PID controller design to generate pulsatile flow rate for in vitro experimental studies of physiological flows

Abstract

Producing accurate pulsatile flow rates is essential for many in vitro experimental studies in biofluid dynamics research. A controller system was developed to control a flow loop to produce easily adjustable pulsatile flow rates with sufficient accuracy. An Arduino board is used as a micro-controller to control a pump to produce various pulsatile flow rates, and an open-source proportional-integral-derivative (PID) control algorithm is developed for this purpose. Four non-trivial pulsatile waveforms were produced by the PID controller, as well as an iterative controller, and the performance of both controllers was evaluated. Both the PID and iterative controllers were able to successfully produce slowly-varying signals (single and multi-harmonic low frequency sine waves), but for high frequency signals where the flow has strong acceleration/deceleration (e.g. for physiological waveforms) the iterative controller exhibited significant undershoot. The comparison of PID and iterative controllers suggests that if the desired flow rate is a low frequency, simple waveform then the iterative controller is preferred due to simplicity of implementation. However, if the desired signal is rapidly changing and more complicated then the PID controller achieves better results. This system can be implemented in many flow loops due to its simplicity and low cost, and does not require a mathematical model of the system.

Introduction

In vitro experimental studies of physiological fluid flows are important because of complexity, expense, and limitations in in vivo experimental studies. Physiological flows are mostly unsteady and hence a general controllable system that can produce any desired pulsatile flow rate, can be useful for many in vitro studies. The challenges in generating the desired flow rate are mostly due to limitations introduced by pump and working fluid rheology, and if the pumping system has the potential to produce the desired flow rate, then only a comprehensive controller is required to control the pump.

Several studies employed enhanced experimental facilities for producing pulsatile waveforms for fluid mechanical researches. Chaudhury et al. [1] for example, provided a design for a piston pump which can produce high flow rates as high as 850 mL/s with low turbulence intensities. Plewes et al. [2] introduced a semi-real-time, iterative control loop to produce a pulsatile pressure signal in an elastic vessel model. Tsai and Sava [3] increased the accuracy of their flow loop by combining a centrifugal and a piston pump to produce physiological pulsatile flow rates. The centrifugal and piston pumps were responsible for producing the mean and oscillatory components of the pulsatile flow, respectively. They did not use feedback control system and the input voltage to their pump required hand tuning of the signal. Similarly, Chodzyński et al. [4] took advantage of using one gear pump along with a piston pump to increase the capability of their flow loop with the addition of proportional-integral-derivative (PID) controllers with feedback to produce highly accurate pulsatile flow. However, they used a commercial controller package (CompactRIO NI9024) which is expensive and also may not be available to all researchers. Liou and Li [5] used a PI feedback controller in parallel with a feedforward controller to increase the accuracy of the control loop. They achieved good accuracy with their controller, but because their study was focused on flow in an aneurysm model they did not provide details of their control loop.
_ _ _ _
▶ To be done
a) Check each statement against the pulsatile flow article. For each, answer yes or no and quote the words of the article that decide it. (i) For high frequency signals, the iterative controller showed significant undershoot. (ii) Tsai and Sava used a feedback control system in their flow loop. (iii) Chodzyński et al. relied on a commercial controller package.
b) Name every prior study that the pulsatile flow article cites, giving the authors as written and the bracketed reference number.
c) Resume the pulsatile flow article after its last sentence and keep writing in the same style.

▶ Listed records
_ _ _ _
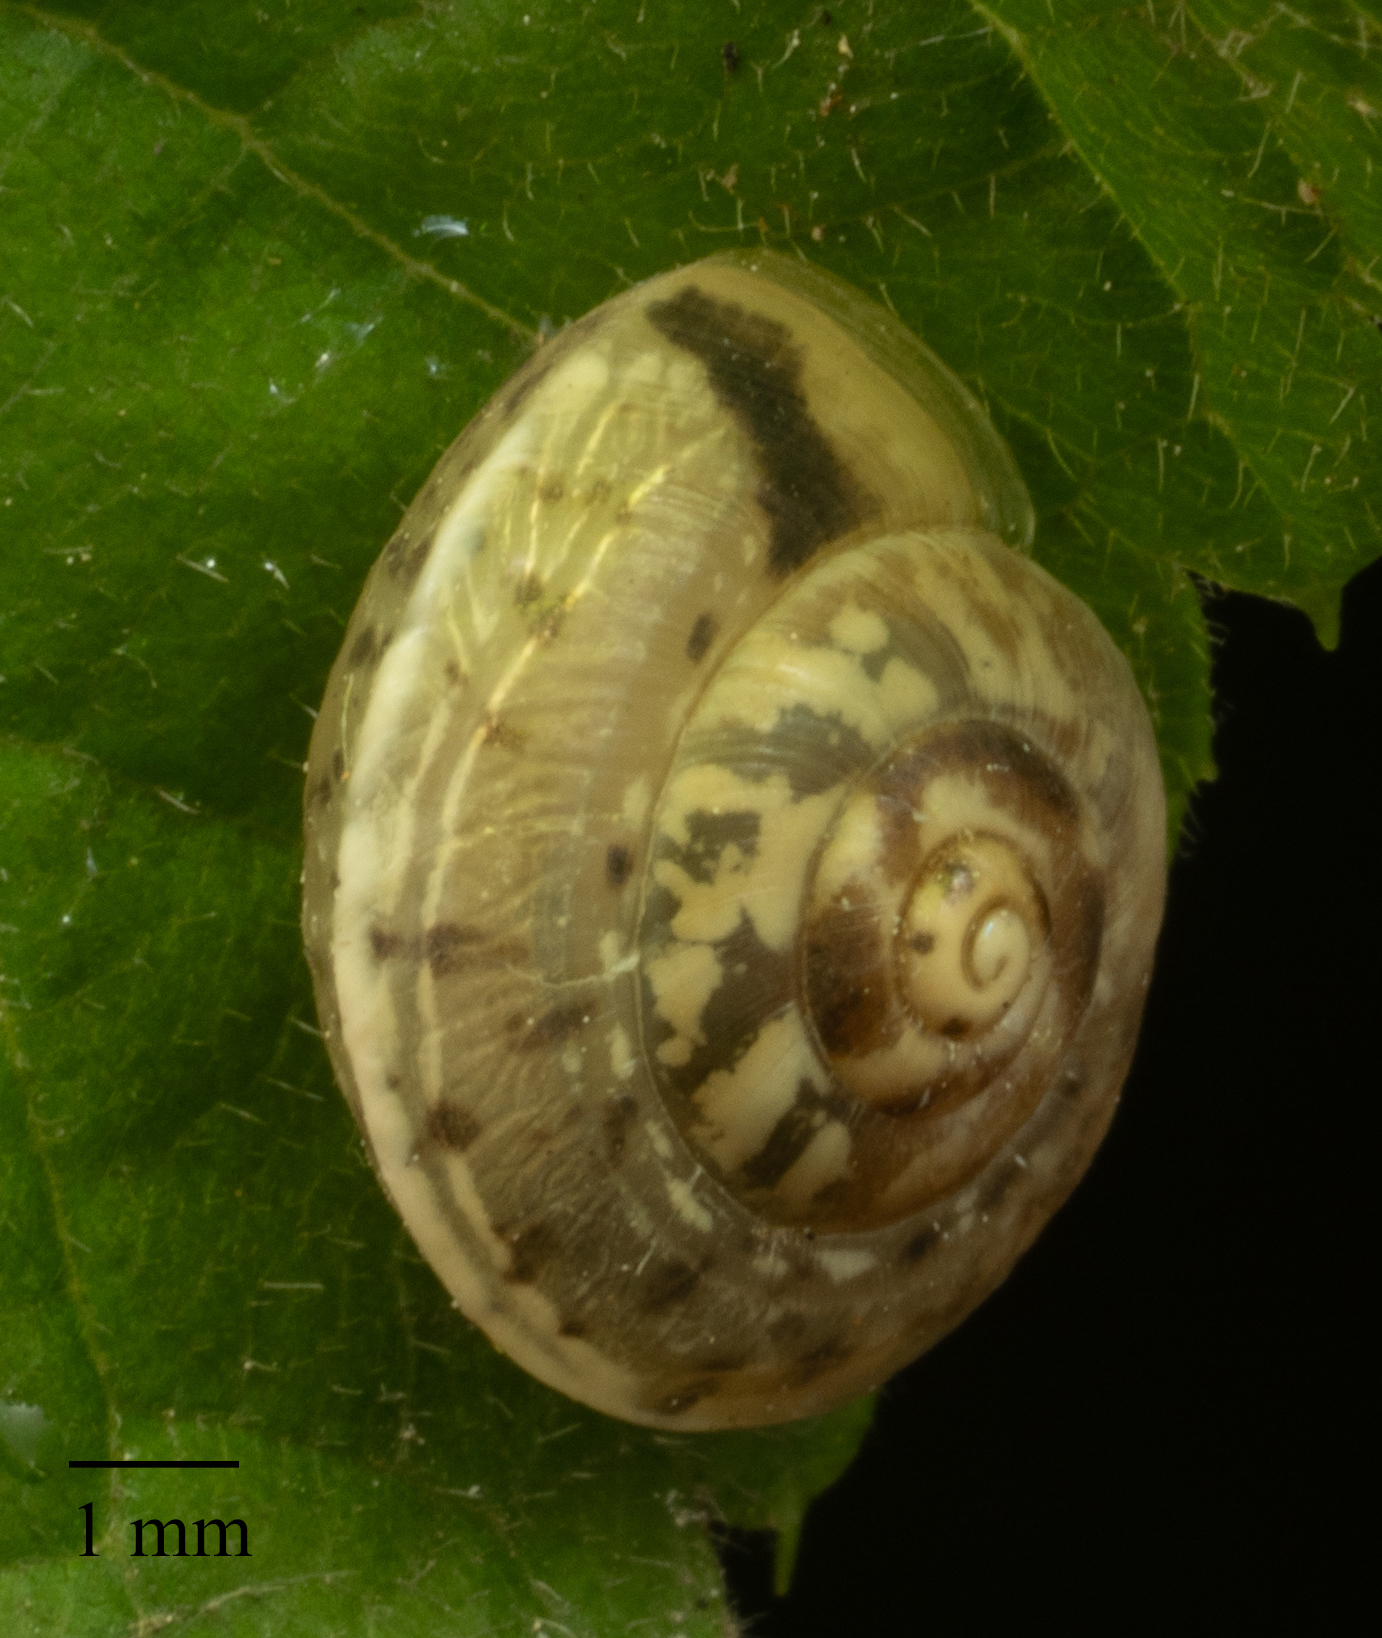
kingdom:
_ _ _ _
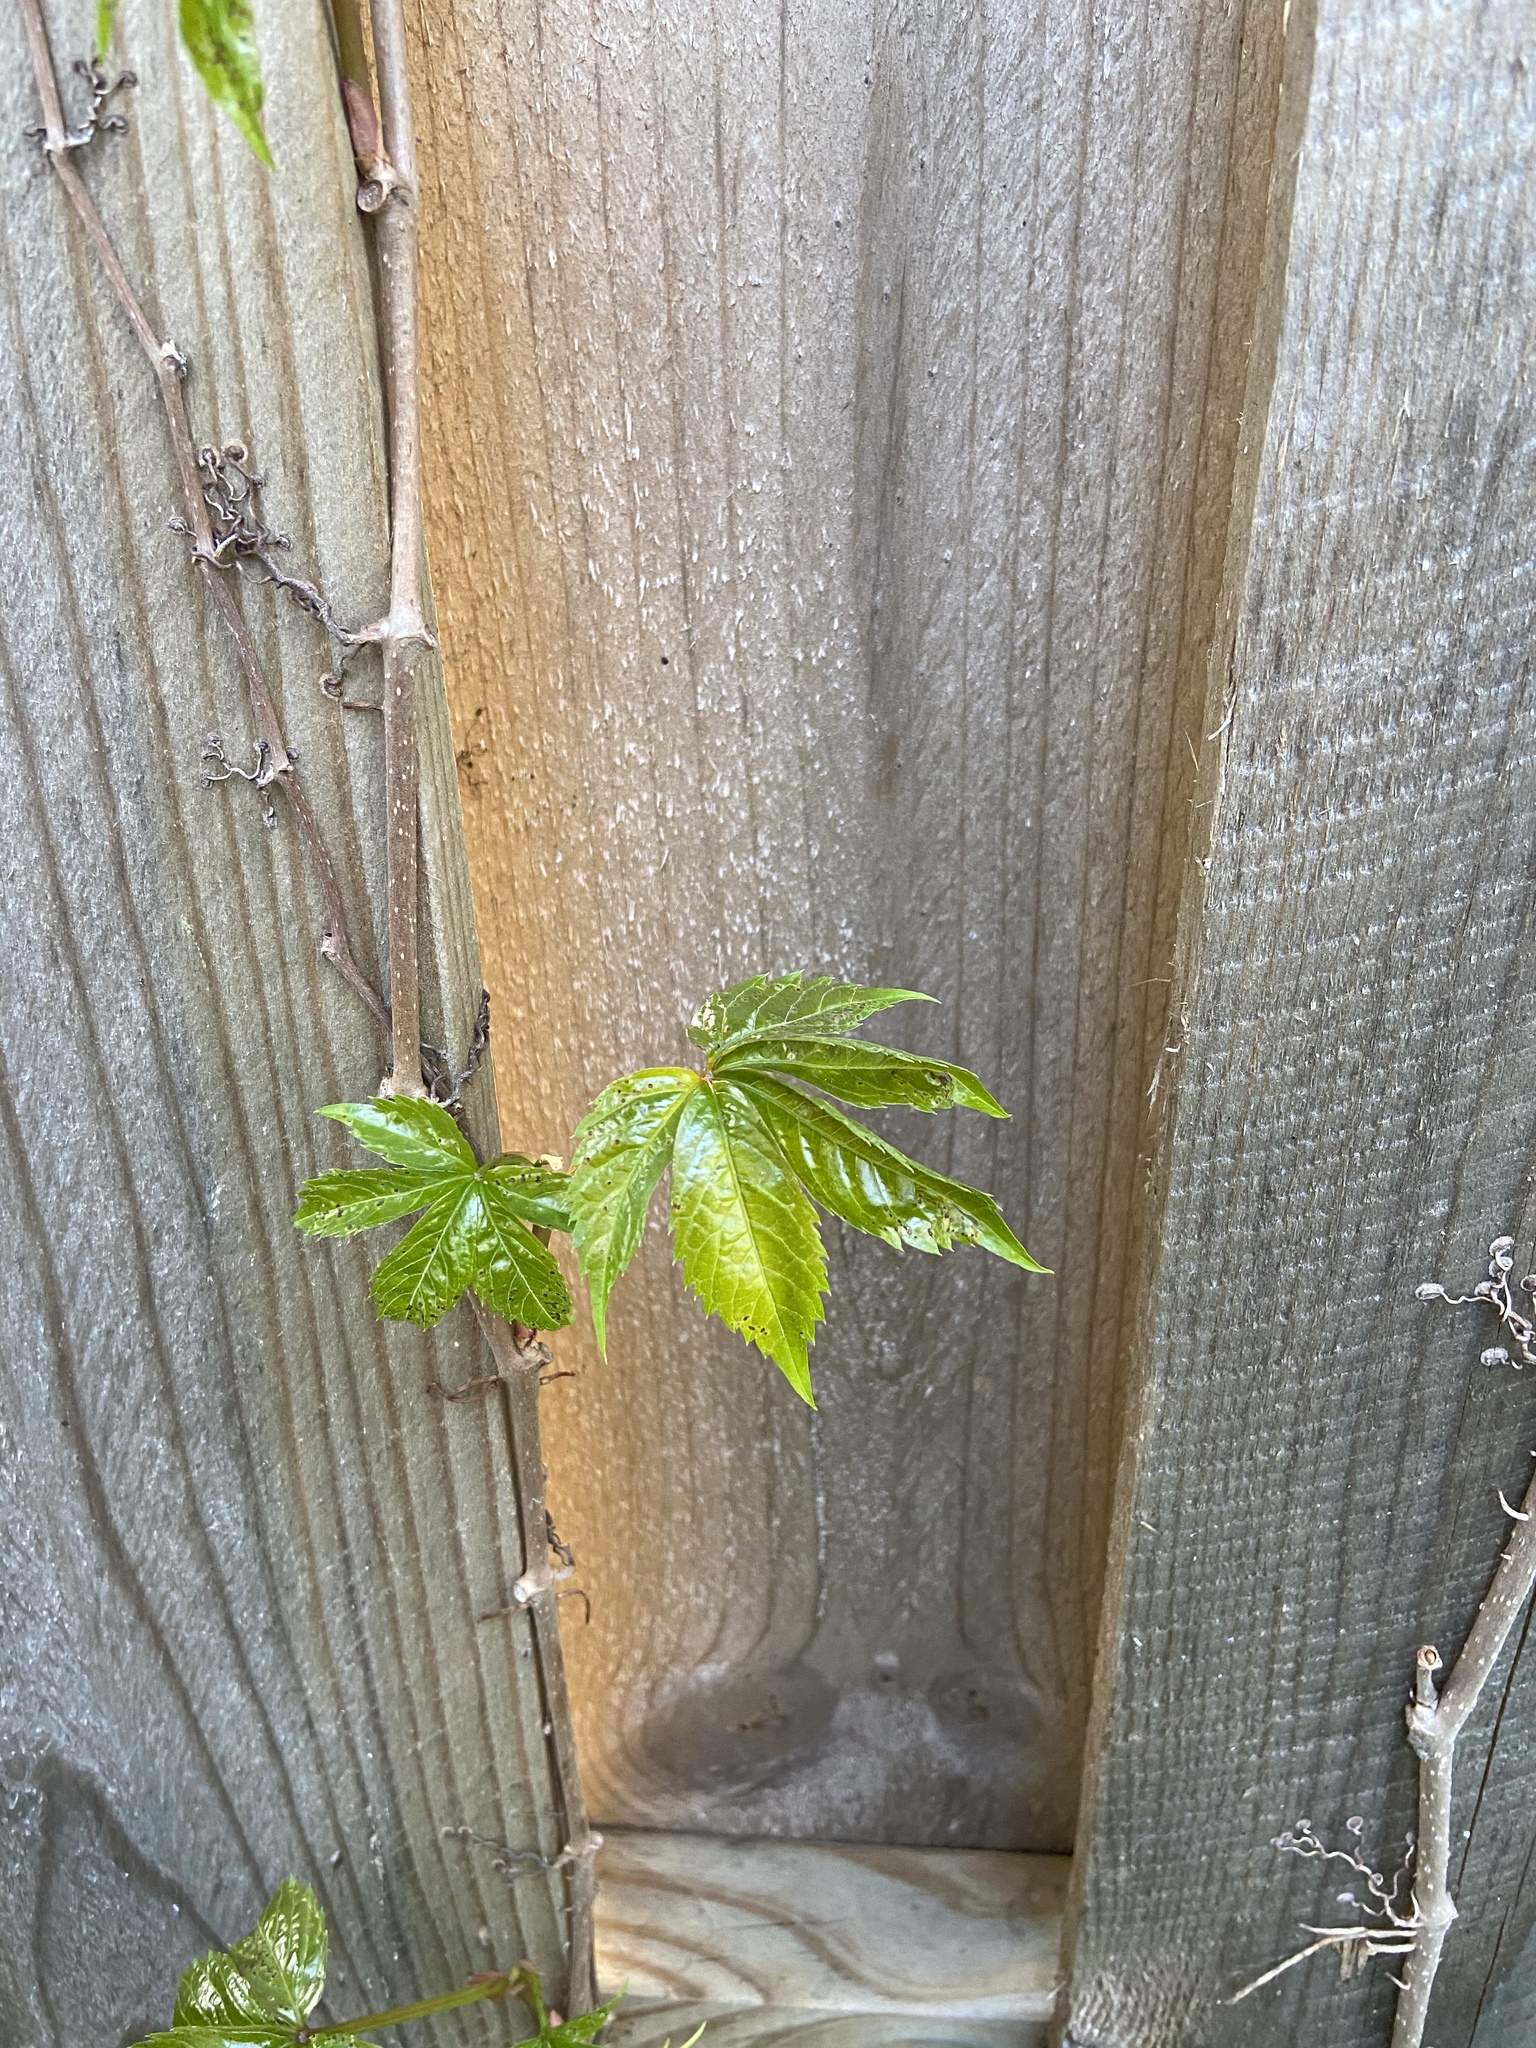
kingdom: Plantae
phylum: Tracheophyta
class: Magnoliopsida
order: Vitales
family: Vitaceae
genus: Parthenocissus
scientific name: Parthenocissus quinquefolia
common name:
_ _ _ _
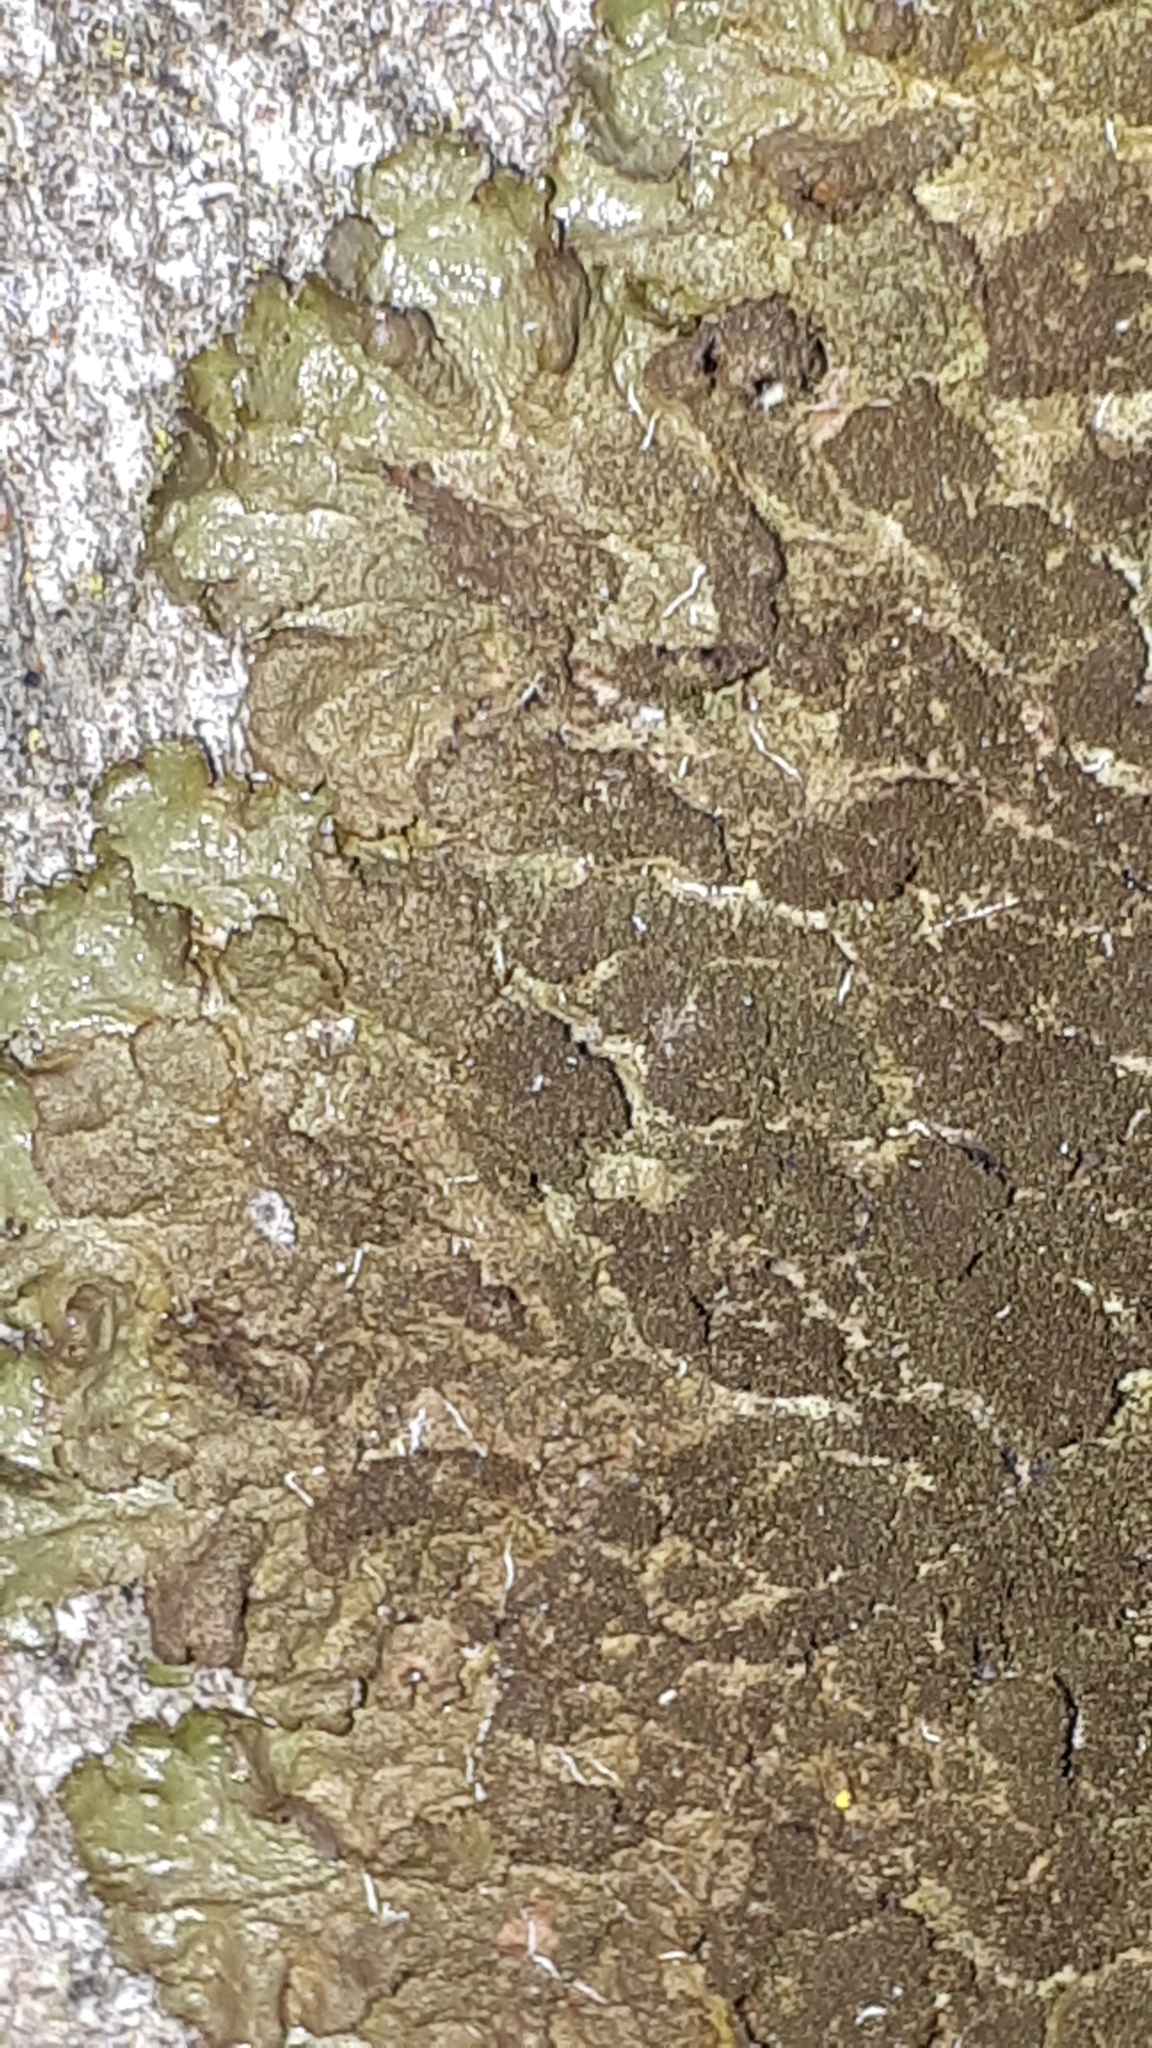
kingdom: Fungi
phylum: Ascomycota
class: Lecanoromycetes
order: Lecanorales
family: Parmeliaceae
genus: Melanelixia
_ _ _ _
▶ Answers to the problems
a)
(i) Yes: "for high frequency signals where the flow has strong acceleration/deceleration (e.g. for physiological waveforms) the iterative controller exhibited significant undershoot"
(ii) No: "They did not use feedback control system"
(iii) Yes: "they used a commercial controller package (CompactRIO NI9024)"

b)
Chaudhury et al. [1]
Plewes et al. [2]
Tsai and Sava [3]
Chodzyński et al. [4]
Liou and Li [5]

c)
The main aim of this study is to provide a design for a robust and low cost control system to produce a desired pulsatile flow rate. The controller system can easily be implemented and is compatible with many flow loops, and also will be easily available to researchers at a modest cost (approximately about 100 times less expensive than the controller in [4]).

Experimental apparatus and technique

Flow loop

The fluid flow loop consists of two straight acrylic pipes with a length of 1.2 m and inner diameter of $d=12.7$ mm and a 180${}^{\circ }$ rigid curved tube1. The flow is produced by a gear pump (Ismatec model BVP-Z) which requires a 0–5 V signal to produce various flow rates. An ultrasonic flowmeter (Transonic ME-12PXL) is used downstream of the curved tube to observe the real-time flow rate. The flowmeter provides a 0–5 V signal equivalent to flow rate of $\sim$0 to 5 l/min. The working fluid can vary based on the experiment and usually is a mixture of 40% glycerin and 60% water (by weight percent) with added sodium thiocyanate or sodium iodide for refractive index matching.

Iterative controller

In vitro experimental studies of physiological flows usually require variable flow rates. This requires a control system that can provide an appropriate input to the pump to produce a desired flow rate. Plewes et al. [2] used a simple iterative controller to produce a variable pressure in their flow loop. In this study, we used the same method to produce pulsatile flow rates. Figure 1 shows a block diagram of this semi-real time, iterative controller which is simple to implement by means of any data acquisition system (e.g. LabView, Matlab). In the first iteration, the input(n−1) and error(n−1) are set to be zero, which results in zero input to the pump. Iterations will automatically continue until the actual flow rate converges to the desired flow. To calculates the error between desired and actual flow rates, a delay function is used to shift the output in time to compensate the phase lag in the flow loop before calculating the error. The delay was found by a cross-correlation function. The gain affects the convergence speed—the larger the gain the faster the convergence, but the produced flow rate might have undesired over/under-shoots. Therefore, smaller gains are usually preferred, which results in a smooth signal.

Fig. 1.

Iterative controller method (modified from [2])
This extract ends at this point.